An Anger Check
I was reading Psalm 106 this morning. Verses 32-33 caught my attention. Here is another insight God is giving us about anger. The two verses really are a repeat of each other showing the cause-effect behavior between the people and Moses. It goes like this:
The people angered God with their complaints and unbelief.
Things went “ill” or bad for Moses on account of them.
The people rebelled against God’s Spirit.
This caused Moses to speak rashly.
The people had done wrong. God was angry with them. Notice that the rebellion was against God. Moses was rightly grieved with them for their rebellion.
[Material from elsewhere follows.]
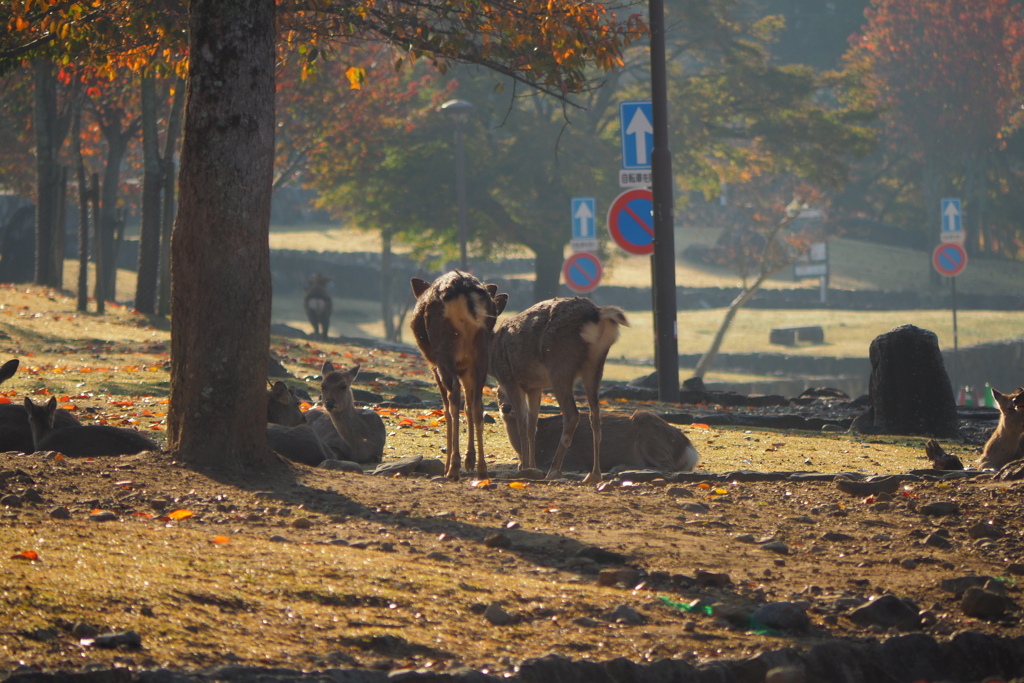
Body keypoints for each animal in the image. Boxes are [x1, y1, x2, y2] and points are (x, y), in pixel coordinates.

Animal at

However, he allowed their sin and rebellion to justify his anger, which caused him to speak rashly. It caused him to also act rashly. He disobeyed the Word of the Lord: He struck the rock rather than speaking to the rock. Isn’t this the way we often do?
Our anger at someone else’s wrong behavior causes us to speak and act rashly. In that moment of releasing our anger, we become just like the one or ones we’re angry with! The people were rebelling and disobeying God; and Moses, with his anger, also rebelled and disobeyed God. It cost him the Promised Land. God didn’t hold Moses to account for the people’s sin, but He did hold him to account for his own sin.
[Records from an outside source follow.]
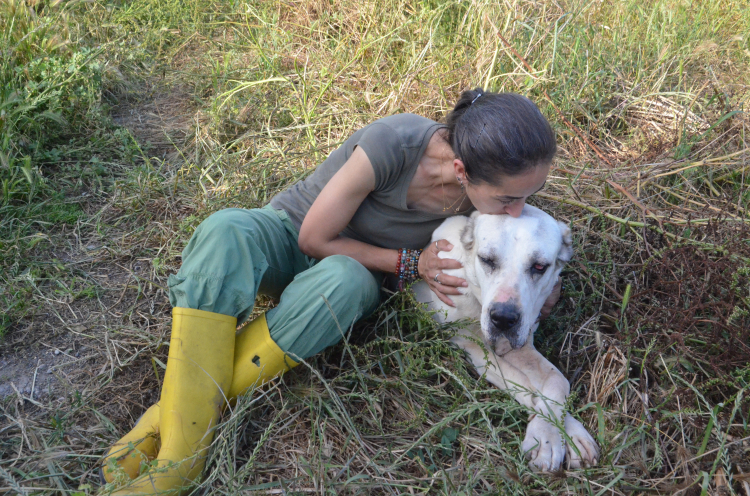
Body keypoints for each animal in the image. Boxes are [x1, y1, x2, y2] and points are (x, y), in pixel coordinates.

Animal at [414, 205, 604, 472]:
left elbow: (557, 380)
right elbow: (523, 382)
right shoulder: (471, 345)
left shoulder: (518, 344)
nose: (503, 318)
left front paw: (559, 434)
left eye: (539, 267)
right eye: (487, 260)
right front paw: (544, 432)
Let us remember and learn from this. For I Corinthians 10:6 says that “these things became our examples.” And in verse 11 it says again: These things happened to them as examples, and they were written for our admonition.” Particularly in parenting, it is so easy for us to respond to our children’s disobedience with anger. In doing so, we become just like them. We speak and act rashly.
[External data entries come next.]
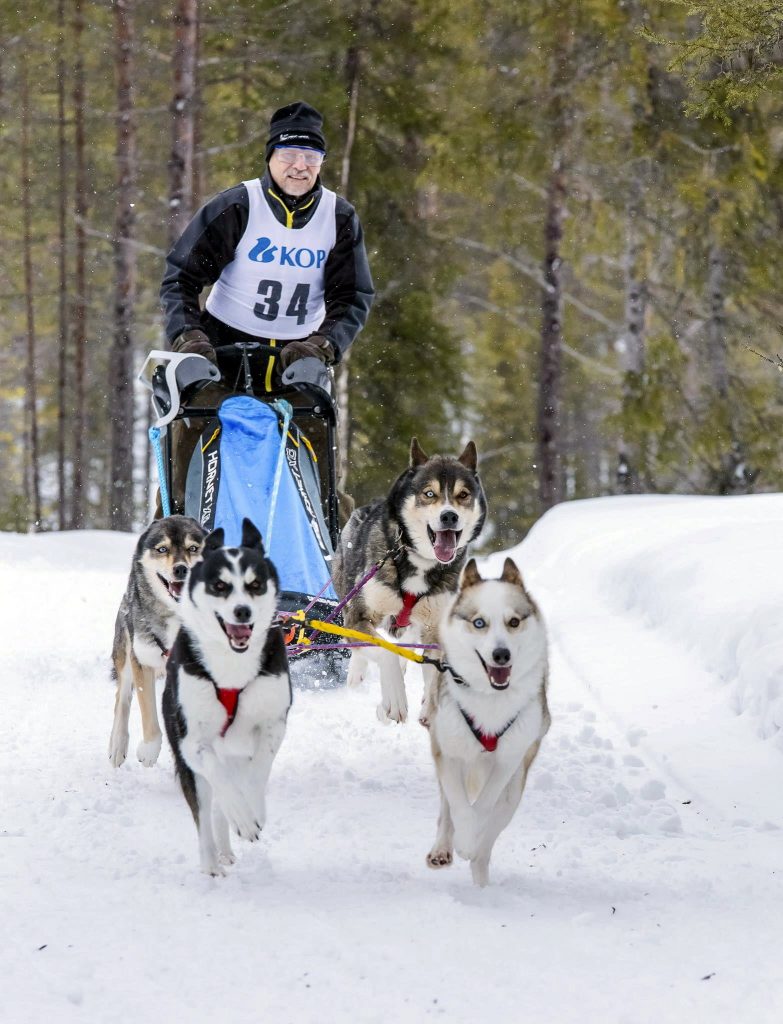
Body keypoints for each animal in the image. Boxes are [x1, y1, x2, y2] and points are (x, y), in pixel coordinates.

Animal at [110, 516, 207, 765]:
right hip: (127, 651)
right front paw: (149, 750)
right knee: (122, 697)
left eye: (193, 548)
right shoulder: (143, 661)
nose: (181, 568)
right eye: (162, 549)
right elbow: (149, 715)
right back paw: (117, 744)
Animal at [161, 520, 290, 872]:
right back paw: (211, 864)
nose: (242, 611)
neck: (232, 667)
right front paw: (243, 818)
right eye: (220, 585)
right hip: (189, 762)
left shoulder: (273, 723)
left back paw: (226, 849)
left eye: (255, 584)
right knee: (205, 811)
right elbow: (217, 777)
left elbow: (259, 769)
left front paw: (253, 811)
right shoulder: (193, 742)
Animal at [333, 440, 485, 729]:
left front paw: (429, 707)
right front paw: (394, 700)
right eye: (429, 493)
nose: (449, 516)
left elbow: (433, 670)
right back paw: (358, 675)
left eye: (463, 495)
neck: (417, 561)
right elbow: (385, 652)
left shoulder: (435, 629)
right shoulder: (359, 616)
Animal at [423, 557, 548, 884]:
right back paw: (444, 849)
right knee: (447, 811)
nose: (501, 654)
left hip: (515, 788)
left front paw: (471, 840)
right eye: (479, 623)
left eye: (514, 622)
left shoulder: (509, 759)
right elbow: (458, 806)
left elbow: (483, 807)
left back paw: (480, 873)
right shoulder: (448, 753)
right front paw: (463, 838)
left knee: (491, 832)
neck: (490, 699)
Here’s the truth of what these verses teach us:
Someone else’s disobedience
causes us to justify anger
which gives us an excuse to speak and act rashly,
which brings judgment on ourselves,
leading to great regret.
May we be warned by this and use anger triggers as warning lights: DANGER! DANGER! Beware in those moments to check your tongue and your actions. Pray and ask for insight in that trigger moment. Responding in anger to disobedience leads to rash words and actions that will later—at some point down the road, perhaps not immediately—bring regret.